*PROBLEM DETAILS*
Update the part of the IAF text between "A - IAF is a" and "global trade facilitation.", inclusive, by changing "customers" to "clients", and give that part in full.

*EXCERPT*
■ ■ ■ ■ ■ ■ ■

Q - What is the role of IAF?

A - IAF is a global network of accreditation bodies and other organisations involved in conformity assessment activities. Its key roles include:

• to maintain and expand the Multilateral Recognition Arrangement (MLA), between accreditation body members, with the aim of reducing risk to business and its customers and ensuring that an accredited certificate may be relied upon anywhere in the world;

• to develop and harmonize accreditation practices across the world; and

• to promote accreditation as an effective mechanism for providing confidence in goods and services, which is essential to global trade facilitation.

Q - Who are the members of IAF? 

A - There are two different categories of Membership to the IAF:

Accreditation Body Members

IAF Signatories
Accreditation body members of IAF achieve IAF MLA Signatory status after a full evaluation of their operations by a peer evaluation team, which is tasked to ensure that the applicant member complies fully with both the international standards and IAF requirements. Once an accreditation body is a signatory of the IAF MLA it is required to recognise and promote certificates issued by certification bodies accredited by all other signatories with the scope of the IAF MLA.

IAF Members that are not yet signatories
Membership of IAF is open to accreditation bodies that conduct and administer programmes by which they accredit bodies for certification of quality systems, products, services, personnel, and environmental management systems, as well as other programmes of conformity assessment. Accreditation body members must declare their intention to join the IAF Multilateral Recognition Agreement (MLA) recognising the equivalence of other members' accreditations to their own.
Association Members
Association Members are organisations or associations that represent a similar group of entities internationally or within an economy or region. These entities are associated with the programmes of IAF Accreditation Body Members and fully support IAF objectives.

IAF may grant Special Recognition status to organisations that share a common objective. Organisations granted Special Recognition status may participate at IAF Member meetings but are not eligible to vote. There are two categories of Special Recognition Organisations; Regional Accreditation Groups and Observer Organisations:

Regional Accreditation Groups
Special Recognition status may be granted to Regional Accreditation Groups where the IAF's multilateral recognition arrangement is promoted. Regional groups of Accreditation Bodies that operate a Regional Multilateral Recognition Arrangement based upon the same set of normative criteria used by the IAF in its peer evaluation process  are eligible for Special Recognition status in IAF.

■ ■ ■ ■ ■ ■ ■

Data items
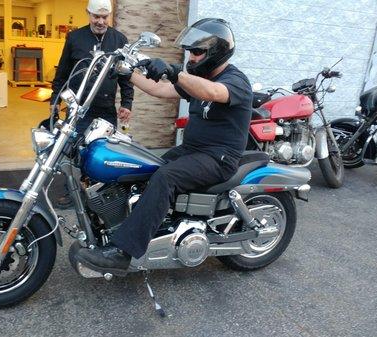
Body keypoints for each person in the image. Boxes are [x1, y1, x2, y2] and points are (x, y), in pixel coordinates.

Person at [77, 18, 253, 271]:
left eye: (197, 52)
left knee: (165, 177)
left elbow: (214, 93)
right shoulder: (197, 78)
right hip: (192, 151)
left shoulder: (235, 81)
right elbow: (157, 89)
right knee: (142, 168)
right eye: (189, 52)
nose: (191, 57)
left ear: (216, 51)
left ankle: (123, 251)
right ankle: (151, 227)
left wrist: (174, 71)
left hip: (217, 158)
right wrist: (126, 72)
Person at [49, 0, 134, 208]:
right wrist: (54, 101)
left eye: (105, 17)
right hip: (78, 107)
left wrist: (127, 103)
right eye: (96, 16)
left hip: (106, 109)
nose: (100, 21)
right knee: (74, 152)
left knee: (103, 152)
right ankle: (74, 193)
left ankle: (99, 194)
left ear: (110, 16)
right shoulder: (75, 37)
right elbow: (63, 72)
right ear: (88, 14)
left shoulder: (120, 39)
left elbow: (126, 77)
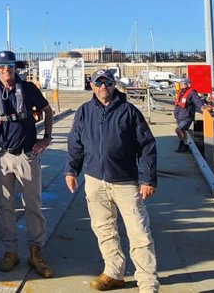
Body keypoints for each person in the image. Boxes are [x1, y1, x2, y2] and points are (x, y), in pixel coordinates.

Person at [66, 69, 159, 292]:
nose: (103, 86)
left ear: (114, 84)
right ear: (91, 85)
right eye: (98, 82)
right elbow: (75, 143)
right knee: (104, 229)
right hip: (94, 180)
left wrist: (148, 179)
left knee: (139, 232)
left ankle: (148, 283)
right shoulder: (85, 111)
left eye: (107, 82)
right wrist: (71, 170)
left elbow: (147, 147)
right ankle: (114, 272)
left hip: (125, 181)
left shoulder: (129, 112)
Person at [0, 50, 54, 277]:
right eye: (1, 66)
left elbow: (47, 111)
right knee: (5, 206)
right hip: (1, 157)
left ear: (16, 67)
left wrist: (46, 138)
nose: (6, 70)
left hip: (26, 155)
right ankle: (10, 251)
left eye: (10, 65)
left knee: (33, 205)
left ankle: (36, 251)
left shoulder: (29, 89)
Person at [173, 79, 207, 153]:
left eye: (183, 83)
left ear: (188, 84)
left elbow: (197, 100)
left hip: (187, 115)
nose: (182, 85)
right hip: (179, 115)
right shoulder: (181, 92)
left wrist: (201, 107)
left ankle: (181, 145)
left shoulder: (192, 92)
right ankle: (185, 146)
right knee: (183, 130)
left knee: (178, 129)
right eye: (181, 83)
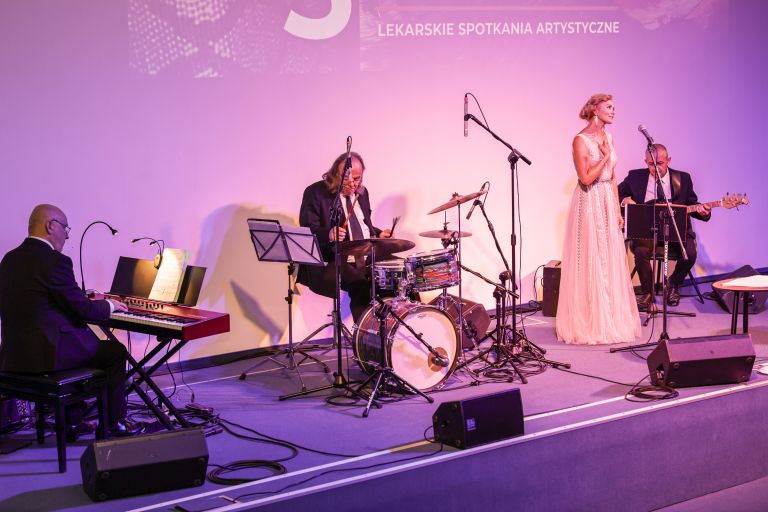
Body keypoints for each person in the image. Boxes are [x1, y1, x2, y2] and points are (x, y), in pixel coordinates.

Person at [0, 204, 137, 438]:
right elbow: (82, 309)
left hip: (14, 355)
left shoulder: (9, 259)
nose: (67, 235)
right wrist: (110, 305)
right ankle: (114, 424)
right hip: (47, 356)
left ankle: (73, 422)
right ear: (50, 226)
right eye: (65, 228)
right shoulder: (55, 261)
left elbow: (42, 304)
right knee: (114, 352)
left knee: (77, 344)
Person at [555, 94, 640, 345]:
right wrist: (604, 156)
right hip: (589, 200)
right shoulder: (580, 140)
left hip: (605, 201)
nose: (614, 111)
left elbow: (612, 177)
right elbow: (585, 178)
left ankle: (610, 318)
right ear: (595, 109)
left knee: (608, 257)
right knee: (591, 257)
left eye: (614, 107)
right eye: (609, 107)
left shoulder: (608, 137)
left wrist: (616, 210)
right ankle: (590, 320)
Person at [298, 152, 391, 322]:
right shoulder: (316, 193)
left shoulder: (362, 193)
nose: (352, 184)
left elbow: (362, 224)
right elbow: (307, 230)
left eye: (357, 179)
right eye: (346, 179)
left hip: (365, 253)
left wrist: (378, 233)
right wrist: (329, 234)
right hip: (334, 259)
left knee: (398, 271)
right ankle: (365, 334)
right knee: (362, 282)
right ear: (335, 174)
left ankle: (394, 327)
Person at [618, 144, 711, 309]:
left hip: (676, 230)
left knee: (690, 253)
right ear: (645, 162)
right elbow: (616, 192)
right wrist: (624, 200)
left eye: (659, 163)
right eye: (651, 164)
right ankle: (648, 293)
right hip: (647, 230)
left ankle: (673, 284)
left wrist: (703, 212)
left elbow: (692, 204)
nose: (655, 168)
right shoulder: (635, 176)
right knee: (640, 252)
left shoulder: (683, 179)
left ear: (669, 160)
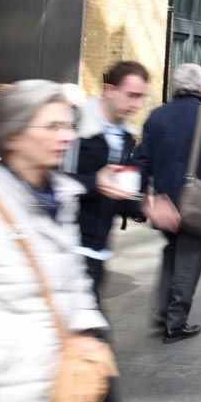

■ ■ ■ ■ ■ ■ ■

*ANSWER TO THIS EXERCISE*
A - IAF is a global network of accreditation bodies and other organisations involved in conformity assessment activities. Its key roles include:

• to maintain and expand the Multilateral Recognition Arrangement (MLA), between accreditation body members, with the aim of reducing risk to business and its clients and ensuring that an accredited certificate may be relied upon anywhere in the world;

• to develop and harmonize accreditation practices across the world; and

• to promote accreditation as an effective mechanism for providing confidence in goods and services, which is essential to global trade facilitation.